Extracted text →
————————

Filipe Silva12:10:07

to do that in a cross platform way would require a somewhat more involved approach

Filipe Silva12:10:15

just trying to run the commands isn't a great approach, because that can take a while

Filipe Silva12:10:48

so it would be an overhead that might not be reasonable depending on how even these are ran

Filipe Silva12:10:58

something like shelljs could be used to provide a cross platform which command, and then we could do which clj-kondo

Filipe Silva12:10:08

which on windows will return the .cmd (in the npm case)

Filipe Silva12:10:37

and whatever else is actually ran by the system in the non-npm case

borkdude12:10:44

I wasn't suggesting running them, just checking if they exist on the path?

borkdude12:10:11

not sure what you can and cannot do in visual studio code out of the box without installing extra stuff

Filipe Silva12:10:33

hmmm I'm not that familiar with the vscode builtins myself...

————————

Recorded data
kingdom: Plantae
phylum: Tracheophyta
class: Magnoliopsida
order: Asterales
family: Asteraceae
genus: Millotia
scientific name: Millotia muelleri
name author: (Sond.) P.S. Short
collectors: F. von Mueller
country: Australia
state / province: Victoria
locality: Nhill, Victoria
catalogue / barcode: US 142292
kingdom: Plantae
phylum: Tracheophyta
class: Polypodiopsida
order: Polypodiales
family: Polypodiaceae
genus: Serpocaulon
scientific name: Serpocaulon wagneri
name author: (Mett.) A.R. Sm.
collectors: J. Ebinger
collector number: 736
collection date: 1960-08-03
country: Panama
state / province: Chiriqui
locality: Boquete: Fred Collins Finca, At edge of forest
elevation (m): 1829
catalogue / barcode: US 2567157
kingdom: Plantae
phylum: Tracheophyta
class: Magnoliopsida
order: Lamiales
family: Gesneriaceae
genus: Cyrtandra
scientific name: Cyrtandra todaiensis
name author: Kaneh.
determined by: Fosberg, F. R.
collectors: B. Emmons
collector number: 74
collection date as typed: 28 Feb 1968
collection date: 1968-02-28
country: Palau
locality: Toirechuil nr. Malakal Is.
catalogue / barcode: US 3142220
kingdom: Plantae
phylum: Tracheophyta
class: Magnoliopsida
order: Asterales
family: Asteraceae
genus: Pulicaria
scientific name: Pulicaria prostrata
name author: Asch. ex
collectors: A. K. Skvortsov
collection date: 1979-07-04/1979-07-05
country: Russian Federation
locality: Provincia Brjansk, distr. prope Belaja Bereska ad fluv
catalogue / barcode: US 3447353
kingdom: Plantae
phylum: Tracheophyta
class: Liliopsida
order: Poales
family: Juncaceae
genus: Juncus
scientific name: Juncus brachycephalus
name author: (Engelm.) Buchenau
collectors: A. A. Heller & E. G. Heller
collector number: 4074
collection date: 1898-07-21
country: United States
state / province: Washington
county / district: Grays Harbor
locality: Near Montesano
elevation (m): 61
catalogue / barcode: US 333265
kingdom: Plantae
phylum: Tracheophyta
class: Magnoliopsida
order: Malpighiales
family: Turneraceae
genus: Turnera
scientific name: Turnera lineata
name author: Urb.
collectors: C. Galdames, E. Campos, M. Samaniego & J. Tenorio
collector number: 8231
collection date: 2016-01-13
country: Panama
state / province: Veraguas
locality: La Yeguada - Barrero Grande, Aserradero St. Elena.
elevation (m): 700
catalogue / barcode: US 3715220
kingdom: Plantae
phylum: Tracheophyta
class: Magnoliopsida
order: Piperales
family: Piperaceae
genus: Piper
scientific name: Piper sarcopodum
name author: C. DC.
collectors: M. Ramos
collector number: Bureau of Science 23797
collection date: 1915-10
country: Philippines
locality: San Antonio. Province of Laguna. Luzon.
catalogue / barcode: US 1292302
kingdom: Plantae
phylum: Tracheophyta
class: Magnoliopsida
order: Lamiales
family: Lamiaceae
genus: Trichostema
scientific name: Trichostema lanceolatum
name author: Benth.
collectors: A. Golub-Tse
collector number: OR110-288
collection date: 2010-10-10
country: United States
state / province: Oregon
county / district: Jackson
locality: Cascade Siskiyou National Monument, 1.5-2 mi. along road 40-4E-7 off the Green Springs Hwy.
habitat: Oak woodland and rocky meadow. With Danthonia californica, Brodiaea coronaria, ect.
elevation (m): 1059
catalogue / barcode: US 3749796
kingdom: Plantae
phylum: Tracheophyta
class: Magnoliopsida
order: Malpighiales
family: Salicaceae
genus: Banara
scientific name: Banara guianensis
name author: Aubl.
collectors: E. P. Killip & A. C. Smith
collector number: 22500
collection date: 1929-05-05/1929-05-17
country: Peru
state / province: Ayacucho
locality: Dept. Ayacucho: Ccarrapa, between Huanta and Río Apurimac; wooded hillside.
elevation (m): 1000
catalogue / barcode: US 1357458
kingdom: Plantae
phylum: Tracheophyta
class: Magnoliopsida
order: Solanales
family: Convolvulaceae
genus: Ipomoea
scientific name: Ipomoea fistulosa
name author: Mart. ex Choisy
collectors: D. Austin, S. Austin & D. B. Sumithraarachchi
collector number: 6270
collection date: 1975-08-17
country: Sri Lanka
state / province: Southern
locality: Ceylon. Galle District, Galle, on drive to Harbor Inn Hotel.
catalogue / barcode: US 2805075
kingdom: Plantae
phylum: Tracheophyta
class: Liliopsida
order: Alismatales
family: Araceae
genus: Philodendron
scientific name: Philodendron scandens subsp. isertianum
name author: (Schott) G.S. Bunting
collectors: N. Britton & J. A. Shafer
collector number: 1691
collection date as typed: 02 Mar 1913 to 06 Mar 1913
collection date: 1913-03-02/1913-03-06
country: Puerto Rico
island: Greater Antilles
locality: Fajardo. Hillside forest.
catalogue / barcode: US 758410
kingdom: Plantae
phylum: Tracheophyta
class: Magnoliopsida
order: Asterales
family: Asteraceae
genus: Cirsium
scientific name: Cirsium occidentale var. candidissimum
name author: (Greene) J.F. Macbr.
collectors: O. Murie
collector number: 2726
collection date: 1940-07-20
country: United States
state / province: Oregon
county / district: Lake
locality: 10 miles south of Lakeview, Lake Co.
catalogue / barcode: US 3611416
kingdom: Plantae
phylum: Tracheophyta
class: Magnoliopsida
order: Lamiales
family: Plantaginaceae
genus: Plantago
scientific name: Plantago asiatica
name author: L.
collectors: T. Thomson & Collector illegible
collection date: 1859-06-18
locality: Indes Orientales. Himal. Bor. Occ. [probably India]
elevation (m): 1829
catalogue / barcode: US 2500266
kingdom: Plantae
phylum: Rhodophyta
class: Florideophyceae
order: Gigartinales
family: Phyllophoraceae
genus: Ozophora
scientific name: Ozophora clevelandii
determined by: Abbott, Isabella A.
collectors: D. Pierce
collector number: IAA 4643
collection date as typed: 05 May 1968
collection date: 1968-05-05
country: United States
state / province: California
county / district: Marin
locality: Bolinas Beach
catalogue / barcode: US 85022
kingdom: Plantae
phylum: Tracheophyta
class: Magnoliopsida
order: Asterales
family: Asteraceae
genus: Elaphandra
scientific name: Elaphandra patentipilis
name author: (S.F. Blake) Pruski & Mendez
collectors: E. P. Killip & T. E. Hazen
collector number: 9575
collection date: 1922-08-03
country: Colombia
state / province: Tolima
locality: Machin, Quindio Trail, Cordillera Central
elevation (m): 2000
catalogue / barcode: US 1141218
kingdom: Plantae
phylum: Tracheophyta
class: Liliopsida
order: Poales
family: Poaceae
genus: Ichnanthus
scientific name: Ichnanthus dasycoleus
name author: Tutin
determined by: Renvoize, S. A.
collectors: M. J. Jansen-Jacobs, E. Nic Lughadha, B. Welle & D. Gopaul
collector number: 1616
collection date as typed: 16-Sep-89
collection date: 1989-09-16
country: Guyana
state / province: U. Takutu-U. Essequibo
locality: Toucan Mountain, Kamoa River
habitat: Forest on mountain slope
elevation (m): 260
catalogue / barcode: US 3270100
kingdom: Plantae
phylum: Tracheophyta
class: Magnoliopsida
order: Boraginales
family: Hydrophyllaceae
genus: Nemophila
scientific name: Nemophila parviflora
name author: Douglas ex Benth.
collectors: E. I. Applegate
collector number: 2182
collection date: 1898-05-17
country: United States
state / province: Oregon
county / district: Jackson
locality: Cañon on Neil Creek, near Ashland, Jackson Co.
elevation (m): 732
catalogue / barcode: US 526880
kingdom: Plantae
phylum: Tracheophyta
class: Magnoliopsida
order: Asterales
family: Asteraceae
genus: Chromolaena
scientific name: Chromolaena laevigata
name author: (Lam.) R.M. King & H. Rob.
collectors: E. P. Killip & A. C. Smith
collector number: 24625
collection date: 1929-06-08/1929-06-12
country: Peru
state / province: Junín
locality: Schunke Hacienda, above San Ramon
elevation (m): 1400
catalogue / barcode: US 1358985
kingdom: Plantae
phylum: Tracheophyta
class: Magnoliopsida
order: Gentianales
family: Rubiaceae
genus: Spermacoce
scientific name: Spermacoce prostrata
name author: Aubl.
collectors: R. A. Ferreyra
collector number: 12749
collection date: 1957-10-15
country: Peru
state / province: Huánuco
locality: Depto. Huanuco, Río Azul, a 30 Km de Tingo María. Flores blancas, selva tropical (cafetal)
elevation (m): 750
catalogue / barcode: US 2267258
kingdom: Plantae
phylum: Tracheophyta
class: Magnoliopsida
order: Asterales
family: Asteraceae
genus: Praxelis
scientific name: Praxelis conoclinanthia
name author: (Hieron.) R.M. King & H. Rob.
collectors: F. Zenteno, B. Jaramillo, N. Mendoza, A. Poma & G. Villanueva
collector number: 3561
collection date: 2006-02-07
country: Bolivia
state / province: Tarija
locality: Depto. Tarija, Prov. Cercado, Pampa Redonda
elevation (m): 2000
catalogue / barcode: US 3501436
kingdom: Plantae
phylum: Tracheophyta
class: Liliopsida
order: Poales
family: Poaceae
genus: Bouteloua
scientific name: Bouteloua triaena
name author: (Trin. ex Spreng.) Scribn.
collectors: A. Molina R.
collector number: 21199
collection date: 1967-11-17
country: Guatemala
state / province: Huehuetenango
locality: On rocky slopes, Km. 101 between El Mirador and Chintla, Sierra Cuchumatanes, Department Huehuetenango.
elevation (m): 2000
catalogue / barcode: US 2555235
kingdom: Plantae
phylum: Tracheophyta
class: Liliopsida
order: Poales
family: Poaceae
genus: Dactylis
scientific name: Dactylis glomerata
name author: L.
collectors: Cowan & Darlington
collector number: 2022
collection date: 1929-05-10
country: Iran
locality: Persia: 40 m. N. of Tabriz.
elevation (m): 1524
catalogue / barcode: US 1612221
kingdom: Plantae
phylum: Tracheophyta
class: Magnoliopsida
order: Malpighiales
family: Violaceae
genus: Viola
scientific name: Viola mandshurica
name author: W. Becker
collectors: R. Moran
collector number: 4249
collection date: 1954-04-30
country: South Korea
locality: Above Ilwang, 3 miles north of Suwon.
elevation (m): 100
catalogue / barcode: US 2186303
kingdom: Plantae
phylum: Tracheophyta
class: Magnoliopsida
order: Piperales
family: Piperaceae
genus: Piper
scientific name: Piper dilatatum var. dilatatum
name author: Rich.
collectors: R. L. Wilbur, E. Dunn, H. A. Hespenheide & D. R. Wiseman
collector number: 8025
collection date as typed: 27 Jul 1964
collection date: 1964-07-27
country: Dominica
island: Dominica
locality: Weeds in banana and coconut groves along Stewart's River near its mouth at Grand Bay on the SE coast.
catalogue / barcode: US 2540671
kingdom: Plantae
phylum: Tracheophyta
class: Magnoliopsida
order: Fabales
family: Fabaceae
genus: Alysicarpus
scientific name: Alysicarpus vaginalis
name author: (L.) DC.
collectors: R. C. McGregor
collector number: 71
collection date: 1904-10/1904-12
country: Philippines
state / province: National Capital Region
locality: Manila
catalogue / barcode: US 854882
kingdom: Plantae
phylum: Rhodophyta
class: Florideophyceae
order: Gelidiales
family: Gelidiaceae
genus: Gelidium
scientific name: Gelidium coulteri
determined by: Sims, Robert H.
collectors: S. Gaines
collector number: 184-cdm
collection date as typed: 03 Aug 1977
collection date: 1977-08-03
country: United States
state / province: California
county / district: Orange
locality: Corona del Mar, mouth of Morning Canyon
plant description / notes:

————————

Challenge →
Please repeat the chat above between "just trying to" and "the npm case)", inclusive, swapping "overhead" for "delay".

Exercise response →
just trying to run the commands isn't a great approach, because that can take a while

Filipe Silva12:10:48

so it would be an delay that might not be reasonable depending on how even these are ran

Filipe Silva12:10:58

something like shelljs could be used to provide a cross platform which command, and then we could do which clj-kondo

Filipe Silva12:10:08

which on windows will return the .cmd (in the npm case)